START Data extracts
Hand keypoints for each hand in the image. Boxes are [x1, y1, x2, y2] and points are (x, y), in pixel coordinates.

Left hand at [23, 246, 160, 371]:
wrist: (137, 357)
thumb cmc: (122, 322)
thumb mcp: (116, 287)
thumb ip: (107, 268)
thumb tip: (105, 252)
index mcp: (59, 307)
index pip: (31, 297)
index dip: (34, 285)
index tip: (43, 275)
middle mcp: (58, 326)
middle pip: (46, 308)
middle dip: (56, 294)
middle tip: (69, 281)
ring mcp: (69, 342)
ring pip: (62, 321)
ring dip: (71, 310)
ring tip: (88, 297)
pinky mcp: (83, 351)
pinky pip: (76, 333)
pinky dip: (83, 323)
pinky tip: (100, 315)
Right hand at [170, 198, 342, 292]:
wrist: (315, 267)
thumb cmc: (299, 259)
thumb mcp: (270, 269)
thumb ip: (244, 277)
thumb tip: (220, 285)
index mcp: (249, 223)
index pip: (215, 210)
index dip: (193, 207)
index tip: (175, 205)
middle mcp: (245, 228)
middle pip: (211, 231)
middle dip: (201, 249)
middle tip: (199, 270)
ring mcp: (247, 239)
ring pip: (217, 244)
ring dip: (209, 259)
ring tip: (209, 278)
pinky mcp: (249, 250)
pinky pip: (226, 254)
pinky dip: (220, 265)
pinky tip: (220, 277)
END Data extracts
START Data extracts
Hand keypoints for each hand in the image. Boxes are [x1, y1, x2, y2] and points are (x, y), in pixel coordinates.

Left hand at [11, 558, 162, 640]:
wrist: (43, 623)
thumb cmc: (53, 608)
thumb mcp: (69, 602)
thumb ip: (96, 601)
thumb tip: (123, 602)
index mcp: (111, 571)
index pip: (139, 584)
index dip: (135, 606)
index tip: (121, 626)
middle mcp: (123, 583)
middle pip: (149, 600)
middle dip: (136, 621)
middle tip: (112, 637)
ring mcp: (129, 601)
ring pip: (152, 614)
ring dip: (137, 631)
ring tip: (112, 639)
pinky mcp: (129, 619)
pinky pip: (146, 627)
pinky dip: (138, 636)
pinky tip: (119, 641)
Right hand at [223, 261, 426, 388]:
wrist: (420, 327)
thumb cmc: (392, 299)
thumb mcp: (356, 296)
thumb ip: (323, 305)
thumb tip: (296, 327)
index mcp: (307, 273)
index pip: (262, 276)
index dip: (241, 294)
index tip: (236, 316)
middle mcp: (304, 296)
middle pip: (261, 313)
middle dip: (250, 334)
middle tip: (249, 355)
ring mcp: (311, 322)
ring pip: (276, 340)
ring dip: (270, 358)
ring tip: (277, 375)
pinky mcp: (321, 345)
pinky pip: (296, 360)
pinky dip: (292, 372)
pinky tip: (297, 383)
END Data extracts
Exercise goal -
Using only the entries above, output the line with "wrist: (315, 267)", the line with "middle dip: (201, 249)", and all lines between them, exactly as they stand.

Answer section -
wrist: (315, 267)
thumb cmc: (299, 259)
thumb mcp: (270, 269)
thumb ip: (244, 277)
thumb tip: (220, 285)
index mcp: (249, 223)
index pip: (215, 210)
index dip: (193, 207)
index tip: (175, 205)
middle mcp: (245, 228)
middle pip: (211, 231)
middle dip: (201, 249)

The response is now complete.